Desde que Claudia Sheinbaum tomó posesión, las buenas noticias han prevalecido. El peso fue la moneda que más se apreció frente al dólar, lo cual no es un hecho aislado. Es una señal clara de que los mercados perciben estabilidad, de que las promesas de campaña comienzan a tener eco en la realidad. El peso fuerte es una metáfora del rumbo que empieza a tomar el país.
Además, se rompió el techo de cristal. La verdadera reivindicación del feminismo, el triunfo sobre la falocracia, no solo se materializó, sino que se institucionalizó. Estamos ante un evento histórico: una mujer que no hereda el poder, que no se convierte en figura simbólica decorativa, sino que se erige como mandataria por la voluntad popular. La emancipación es total. Lo demás son hipótesis, interpretaciones. Teorías.
La continuidad o ruptura no deberían ser materia de debate. Mucho menos en un contexto de catástrofes naturales convergiendo con el flagelo de la inseguridad. Los hechos deberían importar más que las etiquetas. El ruido ya no debe ser tomado en serio. Este es otro gobierno. Mientras que en el sexenio de Andrés Manuel López Obrador el escándalo era nutriente para la mitocracia, ahora el silencio y las palabras adecuadas se imponen. No más sonido que el necesario. La austeridad, en esta ocasión, no es de recursos, sino de palabras.
Es claro que algunos eslóganes del lopezobradorismo se repiten, pero eso no quiere decir que el obradorato siga. Hay un nuevo mensaje en lo que parece ser el mismo discurso. No podemos olvidar algo fundamental: la verdadera deuda de la presidenta no es con López Obrador. No. Es con sus electores. Y da la casualidad que muchos de ellos son obradoristas. Por eso, en las formas, debe haber tintes selváticos, porque no puede ser ingrata con los sufragios que la erigieron como tal. Fueron los votos y no el expresidente los que le dieron la legitimidad y el cargo.
Aquí radica la diferencia fundamental. López Obrador construyó un mito de sí mismo como líder insustituible. Claudia no busca sustituirlo, sino trascenderlo. El obradorismo no muere, pero sí se transforma. La lealtad al proyecto original no implica sumisión. Por eso, Claudia responde a los votantes, a quienes confían en ella para dar continuidad, pero también para corregir. Responde repitiendo algunos mantras de los humedales, aquellos que alimentaron la esperanza de muchos y que siguen siendo necesarios para sostener la estructura.

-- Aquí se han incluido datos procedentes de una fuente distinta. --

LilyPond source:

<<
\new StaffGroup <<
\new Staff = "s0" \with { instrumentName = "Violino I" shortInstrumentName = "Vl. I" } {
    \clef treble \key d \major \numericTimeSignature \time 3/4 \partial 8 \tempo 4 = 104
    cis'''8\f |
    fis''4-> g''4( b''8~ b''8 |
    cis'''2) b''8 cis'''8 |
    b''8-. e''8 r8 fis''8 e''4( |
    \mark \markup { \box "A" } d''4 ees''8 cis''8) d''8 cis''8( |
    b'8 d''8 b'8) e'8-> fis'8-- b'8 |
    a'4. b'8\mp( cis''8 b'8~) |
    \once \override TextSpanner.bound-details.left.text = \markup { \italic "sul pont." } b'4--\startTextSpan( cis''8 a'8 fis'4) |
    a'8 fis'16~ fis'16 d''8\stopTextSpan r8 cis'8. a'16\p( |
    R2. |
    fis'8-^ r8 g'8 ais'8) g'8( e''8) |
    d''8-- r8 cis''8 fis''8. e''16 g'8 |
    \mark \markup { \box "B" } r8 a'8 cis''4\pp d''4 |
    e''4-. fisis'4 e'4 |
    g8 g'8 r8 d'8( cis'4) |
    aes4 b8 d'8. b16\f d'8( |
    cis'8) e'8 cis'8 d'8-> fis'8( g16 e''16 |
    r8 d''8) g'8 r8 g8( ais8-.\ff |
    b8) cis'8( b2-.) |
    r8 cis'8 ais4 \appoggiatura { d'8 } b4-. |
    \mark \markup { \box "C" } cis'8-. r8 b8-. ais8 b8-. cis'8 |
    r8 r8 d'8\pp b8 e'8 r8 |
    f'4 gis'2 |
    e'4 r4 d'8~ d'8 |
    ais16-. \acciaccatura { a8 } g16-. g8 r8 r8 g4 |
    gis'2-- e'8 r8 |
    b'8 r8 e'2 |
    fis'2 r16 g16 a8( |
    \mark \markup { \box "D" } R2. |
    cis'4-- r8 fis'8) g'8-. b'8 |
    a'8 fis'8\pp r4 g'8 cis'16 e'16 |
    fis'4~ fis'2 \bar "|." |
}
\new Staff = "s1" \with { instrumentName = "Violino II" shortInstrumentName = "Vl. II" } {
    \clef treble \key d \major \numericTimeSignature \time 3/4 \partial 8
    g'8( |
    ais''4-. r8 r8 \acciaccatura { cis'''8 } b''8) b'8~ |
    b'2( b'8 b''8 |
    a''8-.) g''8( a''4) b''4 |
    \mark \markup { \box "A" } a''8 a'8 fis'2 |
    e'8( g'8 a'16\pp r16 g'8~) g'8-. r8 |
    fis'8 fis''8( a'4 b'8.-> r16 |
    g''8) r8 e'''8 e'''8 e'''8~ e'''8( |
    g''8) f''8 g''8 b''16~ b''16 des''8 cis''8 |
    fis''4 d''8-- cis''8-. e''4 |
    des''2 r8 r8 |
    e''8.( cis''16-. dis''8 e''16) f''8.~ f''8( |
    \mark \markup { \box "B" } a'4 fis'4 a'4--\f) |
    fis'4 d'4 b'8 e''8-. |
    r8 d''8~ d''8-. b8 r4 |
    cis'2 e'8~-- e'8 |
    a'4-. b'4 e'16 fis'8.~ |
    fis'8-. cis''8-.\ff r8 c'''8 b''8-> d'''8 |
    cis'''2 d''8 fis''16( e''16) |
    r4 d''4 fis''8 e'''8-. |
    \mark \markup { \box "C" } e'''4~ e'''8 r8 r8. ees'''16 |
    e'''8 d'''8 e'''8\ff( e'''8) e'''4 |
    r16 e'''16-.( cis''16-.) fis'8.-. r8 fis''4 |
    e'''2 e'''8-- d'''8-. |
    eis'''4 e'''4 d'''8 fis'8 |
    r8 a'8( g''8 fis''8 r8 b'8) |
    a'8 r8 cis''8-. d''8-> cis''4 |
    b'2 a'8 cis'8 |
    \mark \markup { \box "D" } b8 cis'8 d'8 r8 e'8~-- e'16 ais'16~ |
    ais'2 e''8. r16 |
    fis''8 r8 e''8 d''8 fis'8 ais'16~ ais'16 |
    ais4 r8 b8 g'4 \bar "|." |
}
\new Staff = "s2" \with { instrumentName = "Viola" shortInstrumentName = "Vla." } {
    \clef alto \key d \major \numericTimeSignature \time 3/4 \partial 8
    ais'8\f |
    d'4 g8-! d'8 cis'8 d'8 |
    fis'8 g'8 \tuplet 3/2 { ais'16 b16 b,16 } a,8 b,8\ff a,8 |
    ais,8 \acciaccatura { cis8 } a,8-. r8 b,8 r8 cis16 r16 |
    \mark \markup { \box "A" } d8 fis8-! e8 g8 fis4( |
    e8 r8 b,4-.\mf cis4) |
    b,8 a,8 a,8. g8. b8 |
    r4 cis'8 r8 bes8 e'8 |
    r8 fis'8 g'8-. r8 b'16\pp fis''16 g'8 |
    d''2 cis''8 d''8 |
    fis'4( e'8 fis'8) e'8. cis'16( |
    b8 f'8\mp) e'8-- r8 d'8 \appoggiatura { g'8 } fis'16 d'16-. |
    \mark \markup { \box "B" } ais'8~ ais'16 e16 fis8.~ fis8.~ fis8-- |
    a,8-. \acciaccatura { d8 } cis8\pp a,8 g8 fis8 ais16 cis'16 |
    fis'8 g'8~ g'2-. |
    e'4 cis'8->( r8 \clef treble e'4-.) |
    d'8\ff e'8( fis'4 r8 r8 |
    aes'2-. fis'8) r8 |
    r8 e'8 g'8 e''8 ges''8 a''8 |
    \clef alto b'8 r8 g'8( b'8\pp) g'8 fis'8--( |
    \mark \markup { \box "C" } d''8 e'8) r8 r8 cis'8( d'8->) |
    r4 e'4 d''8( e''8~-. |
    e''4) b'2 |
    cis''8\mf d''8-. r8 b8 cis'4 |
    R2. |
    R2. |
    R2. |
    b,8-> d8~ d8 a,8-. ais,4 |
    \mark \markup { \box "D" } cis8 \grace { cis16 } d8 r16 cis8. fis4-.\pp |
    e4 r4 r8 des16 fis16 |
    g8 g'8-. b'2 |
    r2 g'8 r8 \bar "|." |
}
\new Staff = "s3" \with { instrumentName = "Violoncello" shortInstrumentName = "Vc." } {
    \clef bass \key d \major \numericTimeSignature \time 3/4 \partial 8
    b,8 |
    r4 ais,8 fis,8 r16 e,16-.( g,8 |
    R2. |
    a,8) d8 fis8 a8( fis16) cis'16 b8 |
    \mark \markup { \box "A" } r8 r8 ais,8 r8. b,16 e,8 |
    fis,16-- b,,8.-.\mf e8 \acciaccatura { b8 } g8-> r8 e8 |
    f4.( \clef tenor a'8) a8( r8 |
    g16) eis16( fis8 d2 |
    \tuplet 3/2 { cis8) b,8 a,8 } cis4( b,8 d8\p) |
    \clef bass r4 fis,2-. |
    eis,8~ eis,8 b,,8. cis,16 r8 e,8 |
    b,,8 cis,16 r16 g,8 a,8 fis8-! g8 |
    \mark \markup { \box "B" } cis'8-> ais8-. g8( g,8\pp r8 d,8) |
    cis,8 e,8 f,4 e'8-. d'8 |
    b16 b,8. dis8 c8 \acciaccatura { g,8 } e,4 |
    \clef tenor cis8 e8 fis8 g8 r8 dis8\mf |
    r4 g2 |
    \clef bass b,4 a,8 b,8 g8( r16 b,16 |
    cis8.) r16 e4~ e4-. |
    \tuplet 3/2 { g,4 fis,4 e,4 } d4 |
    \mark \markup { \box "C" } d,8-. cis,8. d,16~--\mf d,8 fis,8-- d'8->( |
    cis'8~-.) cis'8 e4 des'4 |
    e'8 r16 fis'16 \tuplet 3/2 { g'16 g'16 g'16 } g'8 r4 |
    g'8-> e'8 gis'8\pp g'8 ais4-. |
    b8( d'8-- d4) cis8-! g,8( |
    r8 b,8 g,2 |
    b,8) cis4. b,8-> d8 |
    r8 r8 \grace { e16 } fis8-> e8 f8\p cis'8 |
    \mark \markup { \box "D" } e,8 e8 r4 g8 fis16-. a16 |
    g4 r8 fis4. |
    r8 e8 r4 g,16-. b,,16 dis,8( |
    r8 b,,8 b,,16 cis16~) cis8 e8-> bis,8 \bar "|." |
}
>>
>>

Van dos días de gobierno. Y fuera de la cacofonía del pejismo jubilado, se respiran aires de progreso y esperanza. Aires que no dependen de la vieja narrativa de la confrontación y el linchamiento verbal, sino de la mesura. La prudencia es la nueva bandera. El verdadero cambio no se verá en los lemas, sino en la disposición al diálogo, en la construcción de políticas que tomen en cuenta el contexto complejo del país, en el entendimiento de que la responsabilidad ahora es otra.
Mientras que antes el escándalo era el sustento de una narrativa mitológica que descalificaba a los adversarios para legitimarse, ahora hay espacio para algo más: la reconciliación. No se trata de borrar el pasado, ni de traicionar a quienes lucharon por el cambio, sino de entender que hay un momento para la confrontación y otro para la construcción.
Es por eso que debemos confiar en Claudia. Porque su deuda no es con el ruido, ni con los ecos de quien ya se ha retirado del centro del escenario. Su deuda es con México. Con todos los mexicanos; que hoy la mayoría pide otra cosa. Pide progreso, pide paz. Y en estos primeros días, a pesar del eco de voces que se resisten al cambio, la sensación predominante es de esperanza. La esperanza de que, finalmente, podamos hablar de un país donde no haya más ruido que el necesario, donde el poder se ejerza con responsabilidad y donde la verdadera transformación sea tangible, sin más mitos que el del trabajo bien hecho.